Most fossil fuel economic research has focused on how higher income countries generally benefit from use of fossil fuels while developing countries bear the brunt of the negative environmental impacts.
Researchers from the University of California San Diego, the European Institute on Economics and the Environment (EIEE) and the Carnegie Institution for Science created the first quantifiable data set on the social cost of carbon (SCC) for most of the countries on Earth.
The research is the first of its kind to measure the economic harm from carbon emissions for different countries, and results show that the most affluent countries on Earth will suffer the greatest economic impact from CO2 emissions.
The United States, Saudi Arabia, and India make up the top three countries that could incur the greatest losses from C02 emissions.
A study, detailing the data set and the researchers’ findings, was published in the journal Nature Climate Change.
“We all know carbon dioxide released from burning fossil fuels affects people and ecosystems around the world, today and in the future; however these impacts are not included in market prices, creating an environmental externality whereby consumers of fossil fuel energy do not pay for and are unaware of the true costs of their consumption,” said Kate Ricke, the lead author of the study.
Currently, the most-trusted estimates of the SCC come from the Environmental Protection Agency (EPA), according to the study.
The EPA’s latest SCC calculations say that carbon emissions could cost the globe $12 to $62 per metric ton of CO2 by 2020.

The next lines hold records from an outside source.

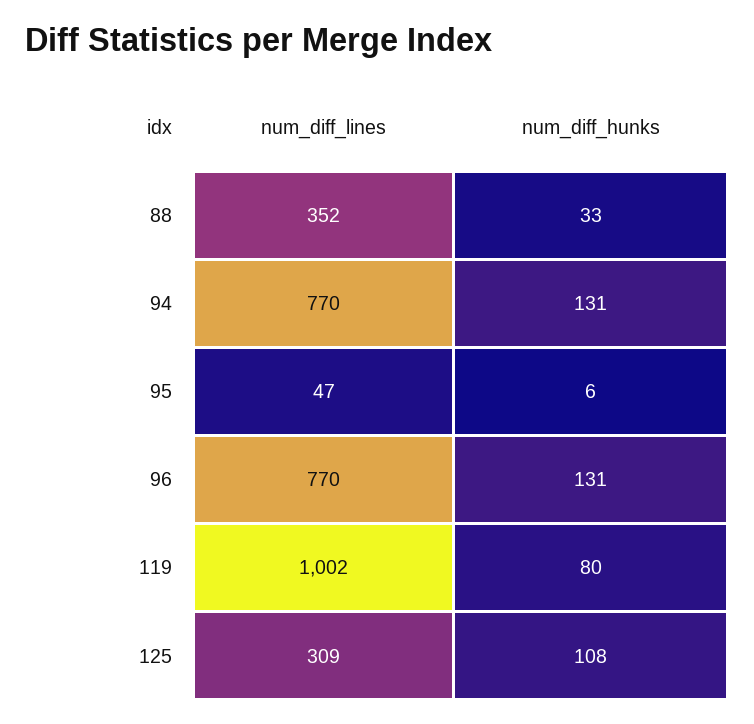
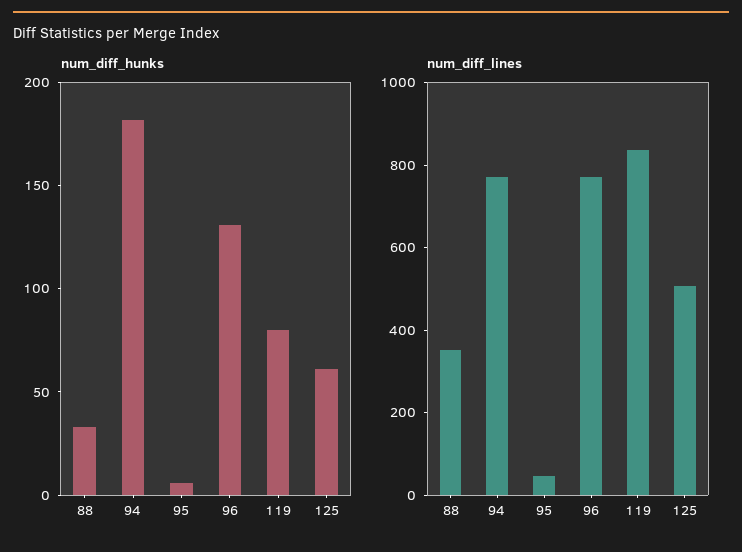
  {
    "num_diff_lines": {
      "88": 352,
      "94": 770,
      "95": 47,
      "96": 770,
-     "119": 1002,
+     "119": 850,
-     "125": 309
+     "125": 500
    },
    "num_diff_hunks": {
      "88": 33,
-     "94": 131,
+     "94": 180,
      "95": 6,
      "96": 131,
      "119": 80,
-     "125": 108
+     "125": 60
    }
  }

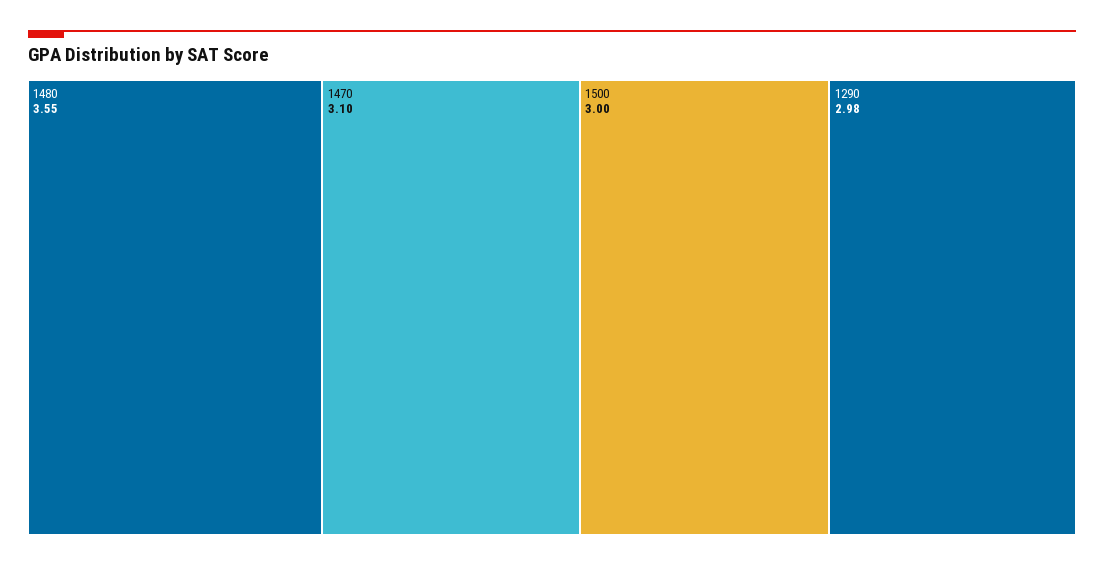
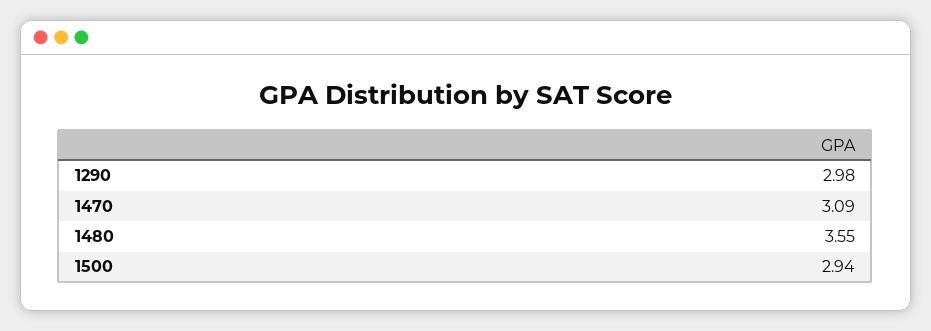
  {
    "1480": 3.55,
-   "1470": 3.1,
+   "1470": 3.09,
-   "1500": 3,
+   "1500": 2.94,
    "1290": 2.98
  }

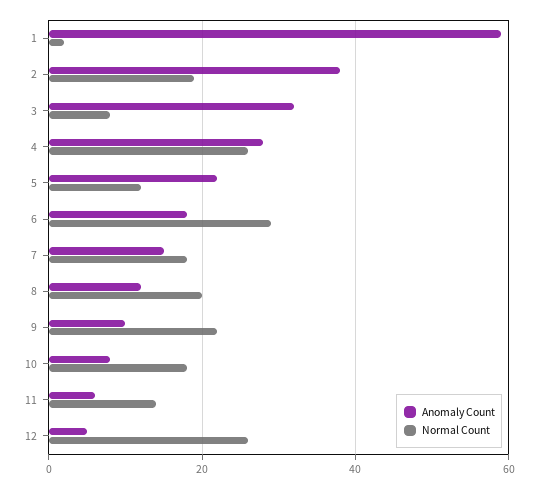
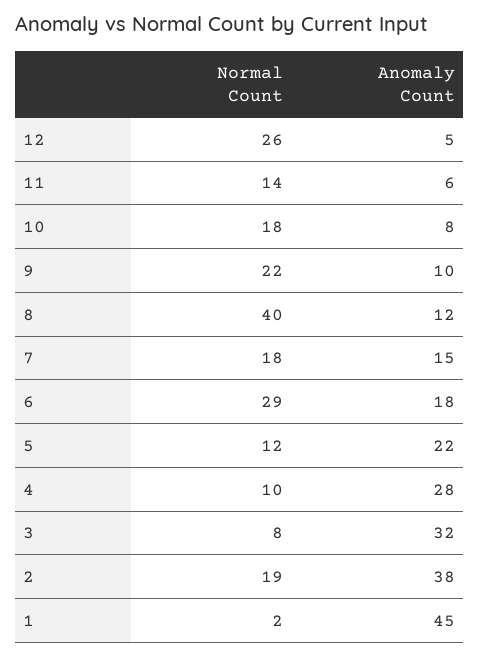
  {
    "Anomaly Count": {
-     "1": 60,
+     "1": 45,
      "2": 38,
      "3": 32,
      "4": 28,
      "5": 22,
      "6": 18,
      "7": 15,
      "8": 12,
      "9": 10,
      "10": 8,
      "11": 6,
      "12": 5
    },
    "Normal Count": {
      "1": 2,
      "2": 19,
      "3": 8,
-     "4": 25,
+     "4": 10,
      "5": 12,
      "6": 29,
      "7": 18,
-     "8": 20,
+     "8": 40,
      "9": 22,
      "10": 18,
      "11": 14,
      "12": 26
    }
  }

However, the new University of California San Diego study found that this is a major underestimate.
The researchers combined data from climate and carbon cycle modeling experiments to estimate country-level contributions to SCC.
This allowed the researchers to measure SCC under different greenhouse gas emissions scenarios factoring in the carbon cycle and the environmental impact of CO2 emissions.
What the researchers discovered was that the SCC could be anywhere between $180 and $800 per metric ton of carbon emissions.
The SCC for the US is around $50 per ton more than what previous EPA estimates have calculated, and according to the researchers, annual CO2 emissions are costing the US economy 250 billion dollars.
“Our analysis demonstrates that the argument that the primary beneficiaries of reductions in carbon dioxide emissions would be other countries is a total myth,” said Ricke. “We consistently find, through hundreds of uncertainty scenarios, that the U.S. always has one of the highest country-level SCCs.”
The study could help better inform climate policy where information is lacking in countries that have yet to recognize the risks of climate change, and the researchers say that the results call for more action on behalf of the US and other high-income countries.